I'm Candy, 36 year old mama to Benjamin (9 mos) and step-mama to Amanda (13 yrs). Dh and I are currently separated. I lurk here more than I post, but the times I have posted (more frequently since dh moved out in Dec), I received such warmth and support that it's made this horrible time easier.
When ds was 6 weeks old, dh told me he wasn't happy with himself and that he also wasn't in love with me anymore. He is living on his own right now trying to figure himself out, take care of himself (he had never done that before), and see if he can/wants to rekindle his feelings for me. He works graveyard and takes care of ds during the day when I work.
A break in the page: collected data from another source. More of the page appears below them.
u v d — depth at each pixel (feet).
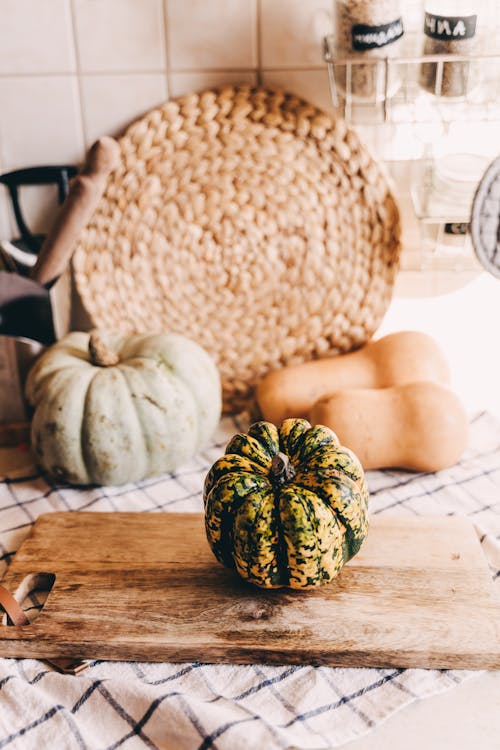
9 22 3.04
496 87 2.98
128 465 2.88
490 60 2.91
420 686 2.19
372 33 2.72
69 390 2.84
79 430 2.83
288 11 3.02
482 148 3.21
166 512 2.81
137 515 2.75
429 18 2.73
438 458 2.95
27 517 2.85
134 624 2.31
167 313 3.32
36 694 2.13
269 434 2.49
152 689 2.12
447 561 2.50
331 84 3.02
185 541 2.63
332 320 3.34
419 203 3.12
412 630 2.27
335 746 2.01
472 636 2.24
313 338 3.36
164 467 2.96
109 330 3.14
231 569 2.45
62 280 3.21
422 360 3.19
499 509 2.84
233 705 2.10
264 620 2.31
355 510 2.27
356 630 2.27
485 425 3.27
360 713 2.12
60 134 3.24
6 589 2.42
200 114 3.14
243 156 3.17
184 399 2.90
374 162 3.14
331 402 2.98
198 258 3.27
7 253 3.25
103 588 2.44
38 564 2.54
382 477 3.03
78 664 2.28
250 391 3.42
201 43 3.08
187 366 2.95
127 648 2.26
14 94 3.17
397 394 3.00
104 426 2.81
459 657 2.21
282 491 2.25
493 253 2.91
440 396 2.96
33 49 3.08
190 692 2.20
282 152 3.16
It's good for ds--he's always with one of us, but bad for us in terms of getting any time together to talk about what we want to have happen to our relationship.
I am working on being less of a caretaker, letting him find his own path (even if that leads him away from me), and finding my own path. I don't know what will happen to our marriage. I only know I seem to fluctuate from moment to moment, one minute feeling like it will be ok if we end up apart, the next moment in tears because I miss him so much and just want him to come home.
I have a masters in social work and work in social science/behavioral research at a large university. My step-daughter (dh considers me as much her mom as her bio-mom, and so she spends a lot of "his" time with me and ds) and my son are the lights of my life. I have friends and family who love me and are supportive and who are helping me through what is the saddest time of my life.
I'm glad to "meet" you all and I look forward to more posts with you.